Matthew J. Dodds - Citigroup Inc, Research Division
And does that product have broad reimbursement across Europe in the country? Or is there something special there you need to get additional reimbursement for it?
Michael F. Mahoney
We do have reimbursement for SYNERGY, but we're -- Dr. Dawkins, maybe you can outline some of the clinical efforts we have to try to further differentiate capabilities.
Keith D. Dawkins
Yes. We thought it was important to support this unique product with the polymer and the drug going away at 3 months with a good amount of data.
So we have a number of investigator sponsored trials, which will start during late '13 and '14. We'll investigate formally more than 14,000 patients with SYNERGY against a number of other products, particularly looking at complex patient subgroups where acute delivery and acute performance is probably key.
And then as I think you know, we're going to investigate a short -- a formal, short DAPT proposition, which will be adequately powered, unlike some of the data-gathering efforts that have been -- previously.

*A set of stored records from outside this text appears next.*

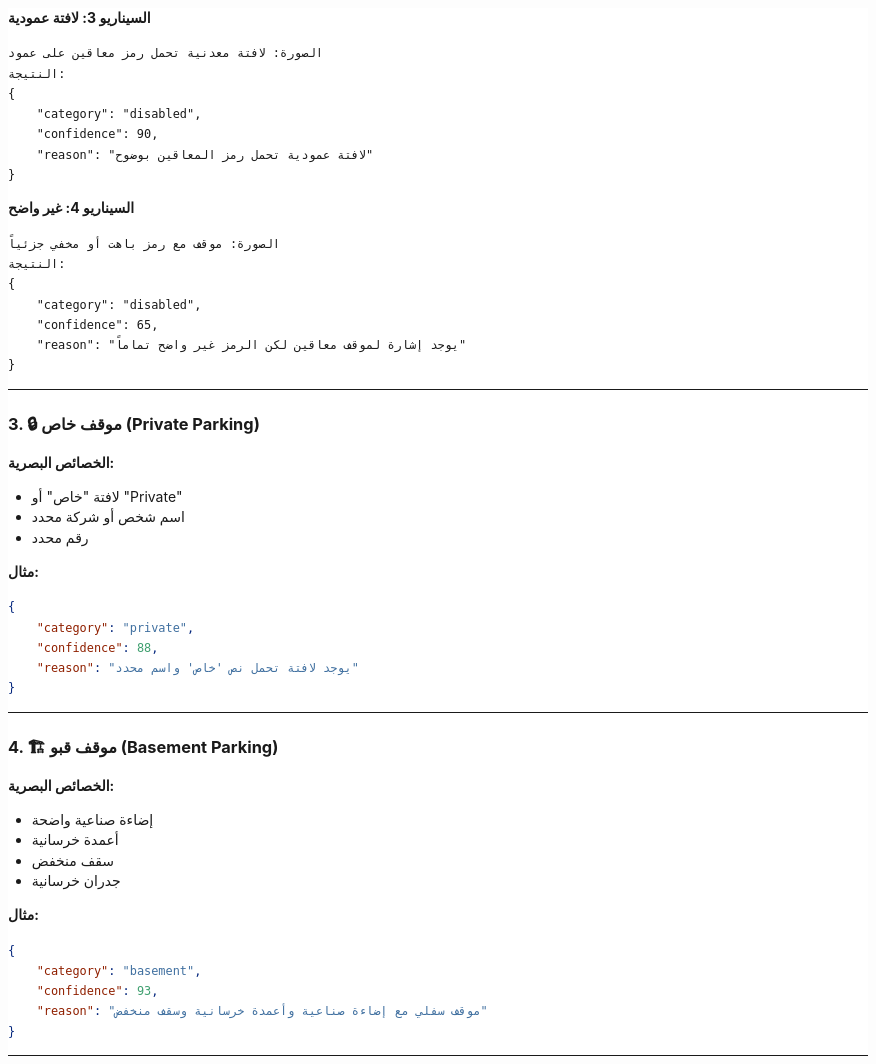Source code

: **السيناريو 3: لافتة عمودية**
```
الصورة: لافتة معدنية تحمل رمز معاقين على عمود
النتيجة:
{
    "category": "disabled",
    "confidence": 90,
    "reason": "لافتة عمودية تحمل رمز المعاقين بوضوح"
}
```

**السيناريو 4: غير واضح**
```
الصورة: موقف مع رمز باهت أو مخفي جزئياً
النتيجة:
{
    "category": "disabled",
    "confidence": 65,
    "reason": "يوجد إشارة لموقف معاقين لكن الرمز غير واضح تماماً"
}
```

---

### 3. 🔒 موقف خاص (Private Parking)

**الخصائص البصرية:**
- لافتة "خاص" أو "Private"
- اسم شخص أو شركة محدد
- رقم محدد

**مثال:**
```json
{
    "category": "private",
    "confidence": 88,
    "reason": "يوجد لافتة تحمل نص 'خاص' واسم محدد"
}
```

---

### 4. 🏗️ موقف قبو (Basement Parking)

**الخصائص البصرية:**
- إضاءة صناعية واضحة
- أعمدة خرسانية
- سقف منخفض
- جدران خرسانية

**مثال:**
```json
{
    "category": "basement",
    "confidence": 93,
    "reason": "موقف سفلي مع إضاءة صناعية وأعمدة خرسانية وسقف منخفض"
}
```

---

And so, we are very excited with the commercial -- the full commercial launch, as Mike said, and the premium price point will be supported by strong clinical data.
Obviously, we completed early the EVOLVE II IDE trial. We've also completed the QCA trial.
And so, we now have, on the back of the first IVUS study, we have a good amount of randomized data to support SYNERGY.
Matthew J. Dodds - Citigroup Inc, Research Division
And just one quick question on Vessix. Can you say for the U.S.
trials, since the IDE has been filed, are you going to go after 160 millimeters of blood pressure? Or can you start at a lower level, like 140?
Keith D. Dawkins
We are not publicizing the details of the IDE right now. We've completed discussions with the agency.
Suffice it to say that it is an interesting protocol and it will involve U.S. and o U.S.
sites.
Michael Campbell
Okay. With that, we would like to conclude the call.
Thanks for joining us today. We appreciate your interest in Boston Scientific.
Before you disconnect, Trisha will give you all the pertinent details for the replay. Have a great day.